Marzouki consacre une bonne partie de son livre à donner sa vision de l’évolution de l’islam politique avec l’intention probablement d’en faire le marketing auprès de l’Occident. Il estime que les islamistes tunisiens ont fait leur autocritique et qu’ils ont fini par accepter la démocratie. Il cite à cet égard les travaux de Rached Ghannouchi pour réconcilier Islam et démocratie, en les assimilant à ce qui a été fait par le philosophe, Jacques Maritain, en France dans les années trente. Le Président finit par affirmer «qu’Ennahda ressemble, en effet, à maints égards aux partis démocrates chrétiens en Allemagne ou en Italie après la Seconde Guerre mondiale. Ces partis étaient traditionalistes, conservateurs sur le plan social et économique, affichant leur référence à la religion». Mieux, il va jusqu’a dire que les islamistes, contrairement aux partisans de «l’extrémisme laïc», ont su évoluer. Pour lui, enfin, la réussite du modèle tunisien consiste dans le fait que les  «islamistes modérés et les laïcs modérés ont commencé à travailler véritablement ensemble.»

 

… Ou compromission?

Le président actuel de la République a parlé dans le livre d’un «État civil» à construire et non pas d’un «État laïque», rejoignant ainsi la position d’Ennahdha. Son argument est que le mot “laïque” est équivalent dans l’esrit de beaucoup de gens à «athéisme». Et à ceux qui l’accuserait d’avoir abandonné l’idée de bâtir en Tunisie un État démocratique, il leur répond que «l’État civil, en arabe, désigne un État qui n’est ni théocratique, ni militaire, donc démocratique et pluraliste».  Il va encore plus loin dans sa logique de compromis avec le courant islamiste en essayant de trouver des parades permettant de faire avaler des couleuvres à la gauche, concernant des questions fondamentales sur lesquelles les islamistes restent intransigeants, à savoir le refus de : l’abolition de la peine de mort, l’égalité totale entre les sexes, l’adoption et la liberté de conscience.  Pour Marzouki, ces obstacles ne sont pas insurmontables. «Mais aujourd’hui, dans notre pays, se trouve-t-il un seul homme pour réclamer le double de l’héritage de sa sœur, comme le demande l’interprétation courante de la loi islamique ? De même, tout le monde se moque qu’une musulmane épouse un non-musulman. Quant à l’adoption, elle est passée quasiment dans les mœurs. Pourquoi faire un casus belli de ce genre de problèmes ?». Il estime même que le parti islamiste au pouvoir est prêt à ne pas être très rigoureux quant au respect de ces questions: «Certes, les dirigeants d’Ennahda ne semblent pas disposés à renoncer publiquement à ces principes, mais en pratique, ils sont prêts à fermer les yeux». Ainsi, Marzouki semble justifier l’hypocrisie politique et reconnaitre qu’il en est capable, ainsi que ses alliés.

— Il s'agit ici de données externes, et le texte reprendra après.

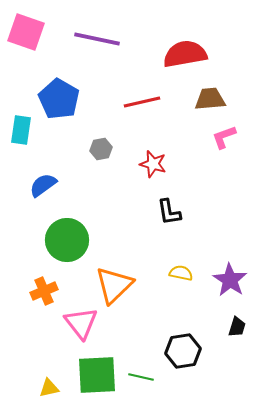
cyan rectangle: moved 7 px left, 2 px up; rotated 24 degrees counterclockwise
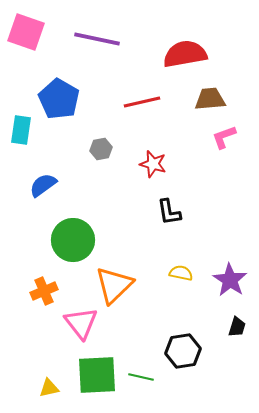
green circle: moved 6 px right
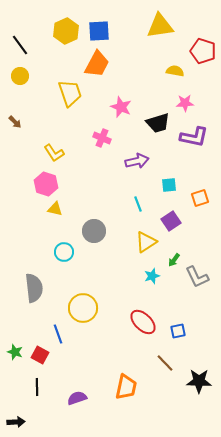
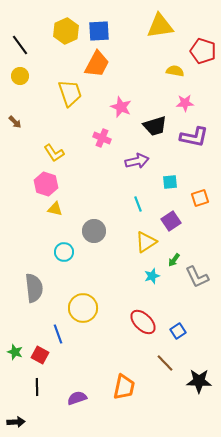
black trapezoid at (158, 123): moved 3 px left, 3 px down
cyan square at (169, 185): moved 1 px right, 3 px up
blue square at (178, 331): rotated 21 degrees counterclockwise
orange trapezoid at (126, 387): moved 2 px left
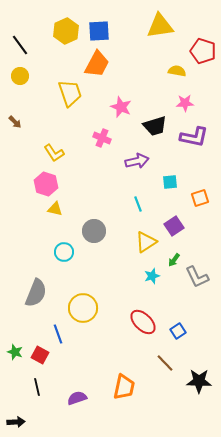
yellow semicircle at (175, 71): moved 2 px right
purple square at (171, 221): moved 3 px right, 5 px down
gray semicircle at (34, 288): moved 2 px right, 5 px down; rotated 28 degrees clockwise
black line at (37, 387): rotated 12 degrees counterclockwise
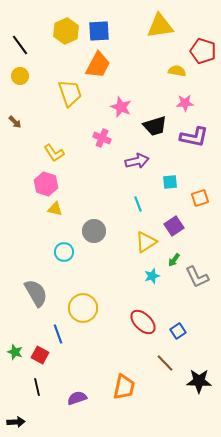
orange trapezoid at (97, 64): moved 1 px right, 1 px down
gray semicircle at (36, 293): rotated 52 degrees counterclockwise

Cependant, il ne manque pas de se démarquer d’Ennahdha en rappelant l’histoire de l’extradition, sans son consentement, de Baghdadi Mahmoudi et le fait que le parti islamiste a profité de la période transitoire pour placer les siens aux postes de responsabilité dans  l’État. Cela ne l’a pas  empêché, toutefois, de continuer à collaborer avec eux.  Car, pour lui, l’essentiel est la «stabilité du pays.» 

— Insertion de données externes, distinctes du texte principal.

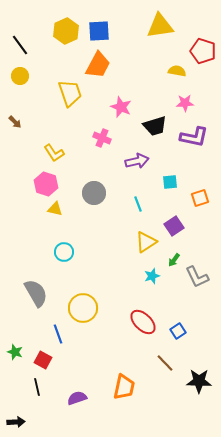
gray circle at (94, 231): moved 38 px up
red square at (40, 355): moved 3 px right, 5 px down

Si Marzouki accepte bien ce qu’il appelle “l’Islam modéré”, il déclare avoir été surpris du développement du salafisme, puisque pour lui, il ne s’agissait que de «la manifestation d’un phénomène totalement marginal, voué à disparaître aussitôt après le départ de Ben Ali». Or, il s’est rendu compte que la question est très complexe. Tout en reconnaissant la violence de la mouvance salafiste, il tient à minimiser sa capacité de nuisance, estimant, à l’image de Ghannouchi, qu’elle finira par être soluble dans la société, en entrant dans le jeu politique.  

 

La liberté d’expression un mal inévitable ?

Le président de la République par intérim ne manque pas, avec ce livre, de régler ses comptes avec la presse qui ne cesse de critiquer la Troïka en général et lui-même en particulier. Il considère que derrière les médias se trouvent les anciens hommes du  régime de Ben Ali. Il résume la liberté d’expression à «accepter l’absurdité que d’anciens thuriféraires de l’ancien régime attaquent le nouveau pouvoir au nom… de la démocratie et de la liberté d’expression». À cet égard, il cite l’exemple de Sami El Fehri, qui selon lui, n’a pas été incarcéré en raison de l’émission des Guignols, mais  parce que la justice «lui reproche des malversations». Il met aussi en cause «l’immense campagne de désinformation, avec des sondages absurdes, la pire mauvaise foi, l’exploitation de rumeurs, des injures et des insultes pour déstabiliser la Troïka». Toutefois, il précise que cette dernière accepte les règles du jeu et ne censure personne. Ce qui est tout à fait faux.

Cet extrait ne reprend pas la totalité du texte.